J Clin Med. 2021 Jun 16;10(12):2651. doi: 10.3390/jcm10122651.

Abstract

Background: Tracheostomy can be performed safely in patients with coronavirus disease 2019 (COVID-19). However, little is known about the optimal timing, effects on outcome, and complications.

Methods: A multicenter, retrospective, observational study. This study included 153 tracheostomized COVID-19 patients from 11 intensive care units (ICUs). The primary endpoint was the median time to tracheostomy in critically ill COVID-19 patients. Secondary endpoints were survival rate, length of ICU stay, and post-tracheostomy complications, stratified by tracheostomy timing (early versus late) and technique (surgical versus percutaneous).

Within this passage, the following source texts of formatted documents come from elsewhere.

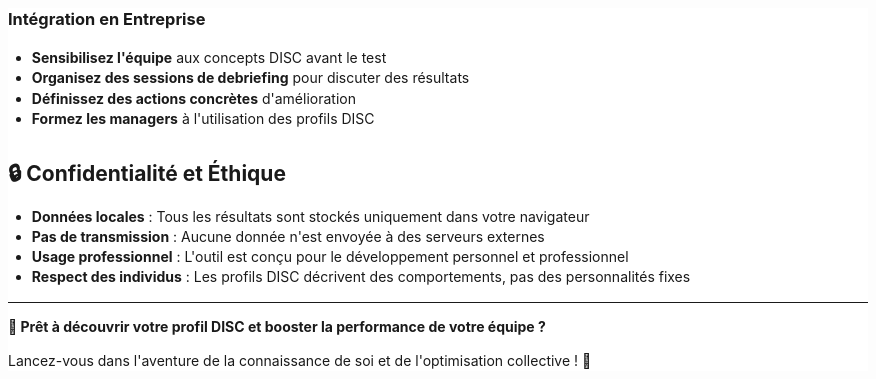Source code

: ### Intégration en Entreprise
- **Sensibilisez l'équipe** aux concepts DISC avant le test
- **Organisez des sessions de debriefing** pour discuter des résultats
- **Définissez des actions concrètes** d'amélioration
- **Formez les managers** à l'utilisation des profils DISC

## 🔒 Confidentialité et Éthique

- **Données locales** : Tous les résultats sont stockés uniquement dans votre navigateur
- **Pas de transmission** : Aucune donnée n'est envoyée à des serveurs externes
- **Usage professionnel** : L'outil est conçu pour le développement personnel et professionnel
- **Respect des individus** : Les profils DISC décrivent des comportements, pas des personnalités fixes

---

**🎯 Prêt à découvrir votre profil DISC et booster la performance de votre équipe ?**

Lancez-vous dans l'aventure de la connaissance de soi et de l'optimisation collective ! 🚀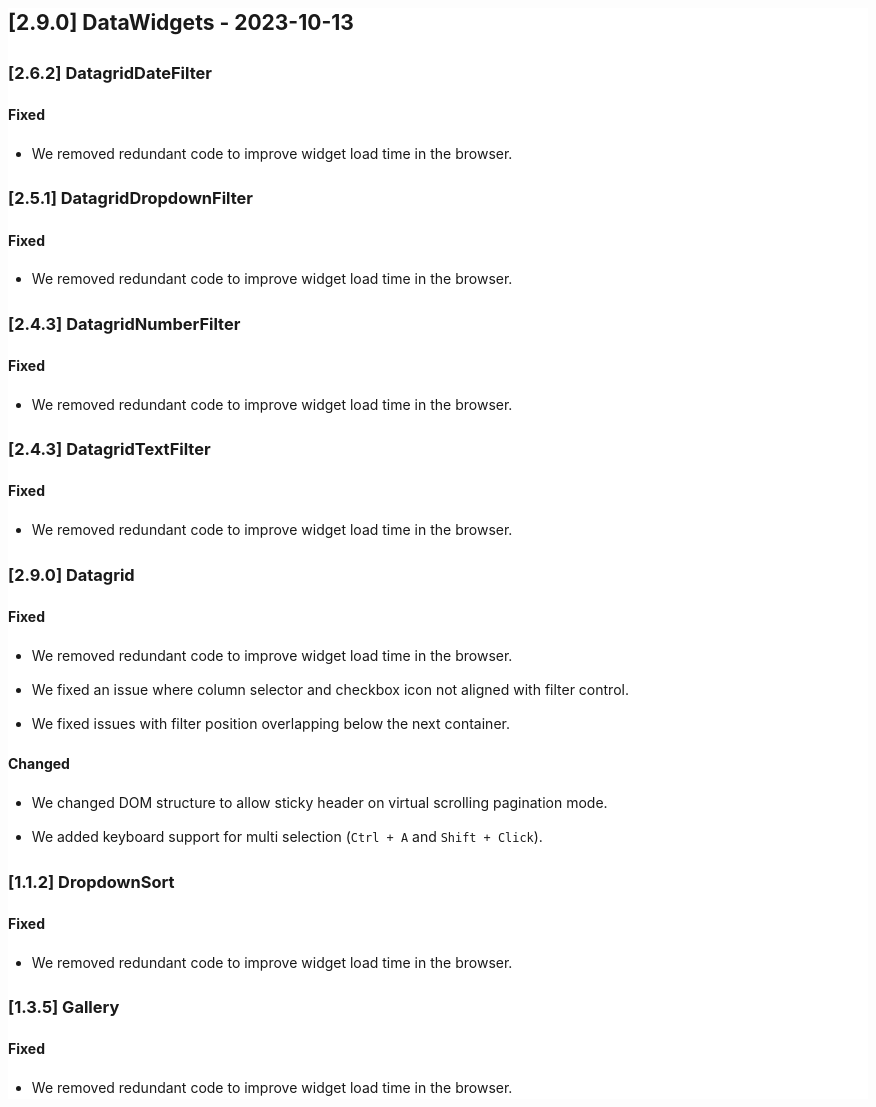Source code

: ## [2.9.0] DataWidgets - 2023-10-13

### [2.6.2] DatagridDateFilter

#### Fixed

-   We removed redundant code to improve widget load time in the browser.

### [2.5.1] DatagridDropdownFilter

#### Fixed

-   We removed redundant code to improve widget load time in the browser.

### [2.4.3] DatagridNumberFilter

#### Fixed

-   We removed redundant code to improve widget load time in the browser.

### [2.4.3] DatagridTextFilter

#### Fixed

-   We removed redundant code to improve widget load time in the browser.

### [2.9.0] Datagrid

#### Fixed

-   We removed redundant code to improve widget load time in the browser.

-   We fixed an issue where column selector and checkbox icon not aligned with filter control.

-   We fixed issues with filter position overlapping below the next container.

#### Changed

-   We changed DOM structure to allow sticky header on virtual scrolling pagination mode.

-   We added keyboard support for multi selection (`Ctrl + A` and `Shift + Click`).

### [1.1.2] DropdownSort

#### Fixed

-   We removed redundant code to improve widget load time in the browser.

### [1.3.5] Gallery

#### Fixed

-   We removed redundant code to improve widget load time in the browser.
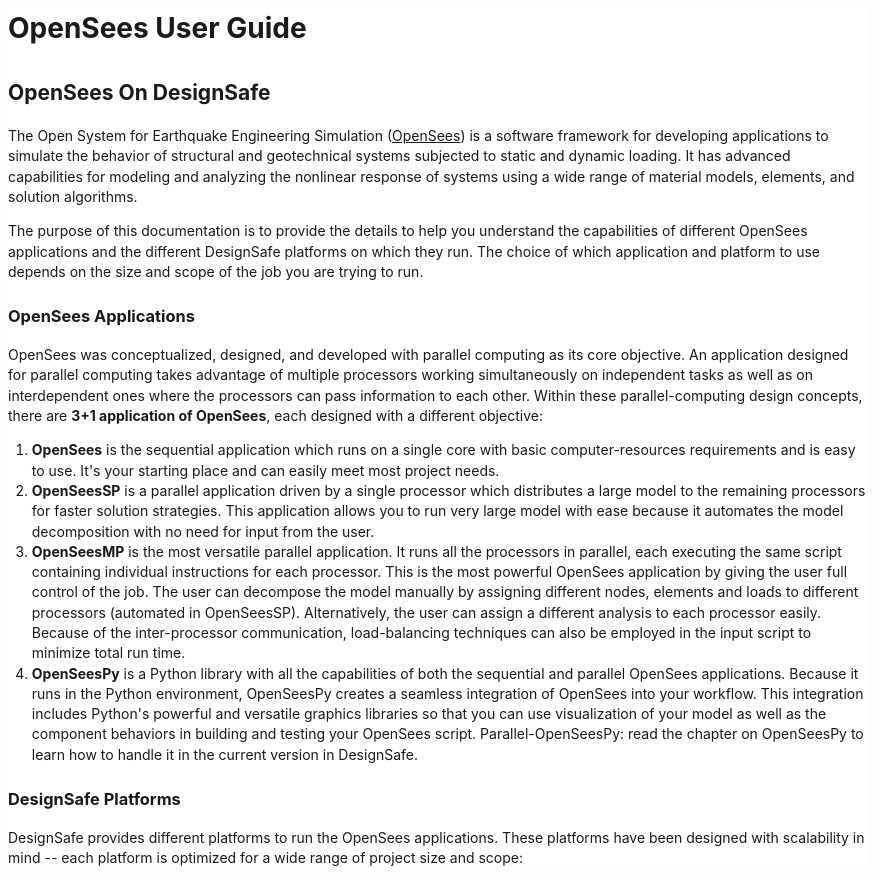 # OpenSees User Guide

## OpenSees On DesignSafe

The Open System for Earthquake Engineering Simulation (<a href="http://opensees.berkeley.edu/" target="_blank">OpenSees</a>) is a software framework for developing applications to simulate the behavior of structural and geotechnical systems subjected to static and dynamic loading. It has advanced capabilities for modeling and analyzing the nonlinear response of systems using a wide range of material models, elements, and solution algorithms.

The purpose of this documentation is to provide the details to help you understand the capabilities of different OpenSees applications and the different DesignSafe platforms on which they run. The choice of which application and platform to use depends on the size and scope of the job you are trying to run.


### OpenSees Applications

OpenSees was conceptualized, designed, and developed with parallel computing as its core objective. An application designed for parallel computing takes advantage of multiple processors working simultaneously on independent tasks as well as on interdependent ones where the processors can pass information to each other. Within these parallel-computing design concepts, there are <b>3+1 application of OpenSees</b>, each designed with a different objective:

1. <b>OpenSees</b> is the sequential application which runs on a single core with basic computer-resources requirements and is easy to use. It's your starting place and can easily meet most project needs.
1. <b>OpenSeesSP</b> is a parallel application driven by a single processor which distributes a large model to the remaining processors for faster solution strategies. This application allows you to run very large model with ease because it automates the model decomposition with no need for input from the user.
1. <b>OpenSeesMP</b> is the most versatile parallel application. It runs all the processors in parallel, each executing the same script containing individual instructions for each processor. This is the most powerful OpenSees application by giving the user full control of the job. The user can decompose the model manually by assigning different nodes, elements and loads to different processors (automated in OpenSeesSP). Alternatively, the user can assign a different analysis to each processor easily. Because of the inter-processor communication, load-balancing techniques can also be employed in the input script to minimize total run time.
1. <b>OpenSeesPy</b> is a Python library with all the capabilities of both the sequential and parallel OpenSees applications. Because it runs in the Python environment, OpenSeesPy creates a seamless integration of OpenSees into your workflow. This integration includes Python's powerful and versatile graphics libraries so that you can use visualization of your model as well as the component behaviors in building and testing your OpenSees script. Parallel-OpenSeesPy: read the chapter on OpenSeesPy to learn how to handle it in the current version in DesignSafe.

### DesignSafe Platforms

DesignSafe provides different platforms to run the OpenSees applications. These platforms have been designed with scalability in mind -- each platform is optimized for a wide range of project size and scope:
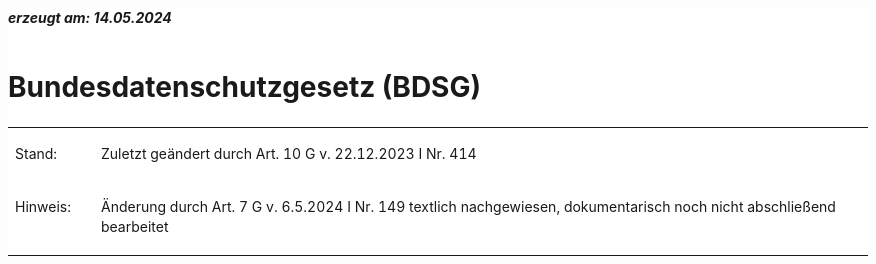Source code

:   

##### erzeugt am: 14.05.2024

</td>

</tr>

</table>

<span id="BJNR209710017.html"></span>

# Bundesdatenschutzgesetz (BDSG)

<div>

<div class="jnhtml">

<table width="100%">

<colgroup>

<col width="10%">

</col>

<col width="90%">

</col>

</colgroup>

<tr>

<td>

Stand:

</div>

</div>

</td>

<td>

Zuletzt geändert durch Art. 10 G v. 22.12.2023 I Nr. 414

</td>

</tr>

<tr>

<td>

Hinweis:

</td>

<td>

Änderung durch Art. 7 G v. 6.5.2024 I Nr. 149 textlich nachgewiesen,
dokumentarisch noch nicht abschließend bearbeitet
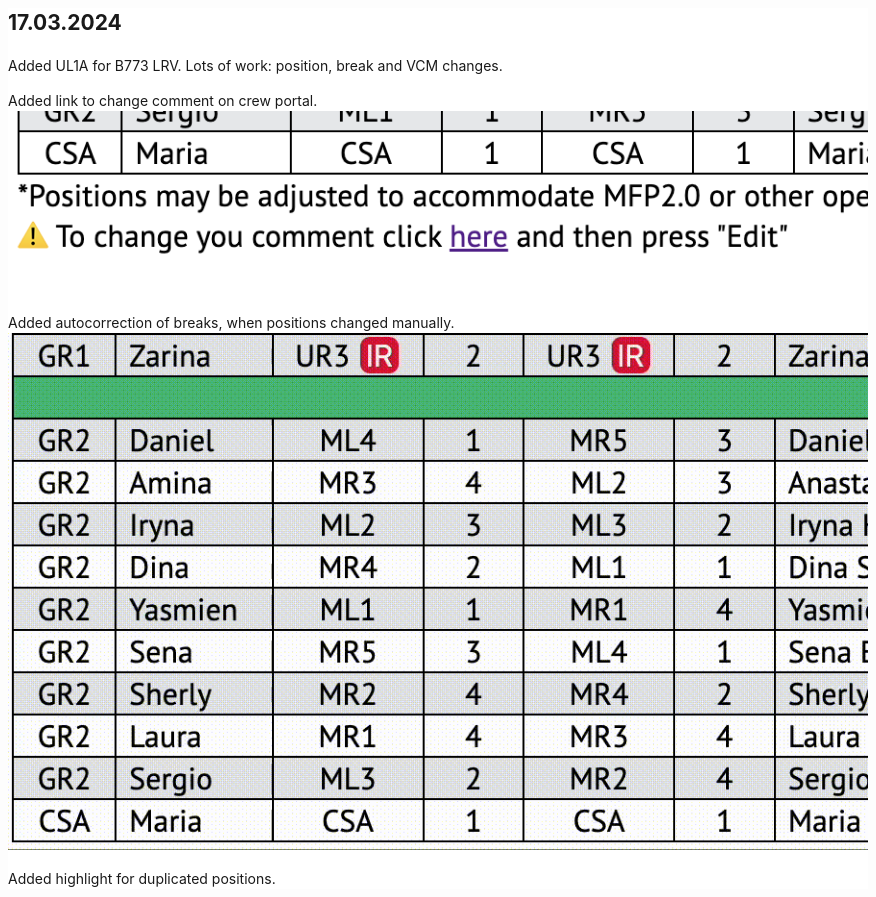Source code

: 
## 17.03.2024

Added UL1A for B773 LRV. Lots of work: position, break and VCM changes.

Added link to change comment on crew portal.
![Comments](screenshots/scr14.png)

Added autocorrection of breaks, when positions changed manually.
![Breaks](screenshots/scr15.gif)

Added highlight for duplicated positions.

Results: The median time to tracheostomy was 15 (1-64) days. There was no significant difference in survival between critically ill COVID-19 patients who received tracheostomy before versus after day 15, nor between surgical and percutaneous techniques. ICU length of stay was shorter with early compared to late tracheostomy (p < 0.001) and percutaneous compared to surgical tracheostomy (p = 0.050). The rate of lower respiratory tract infections was higher with surgical versus percutaneous technique (p = 0.007).

Conclusions: Among critically ill patients with COVID-19, neither early nor percutaneous tracheostomy improved outcomes, but did shorten ICU stay. Infectious complications were less frequent with percutaneous than surgical tracheostomy.

Keywords: COVID-19; SARS-CoV-2; coronavirus; intensive care; percutaneous; surgical technique; tracheostomy.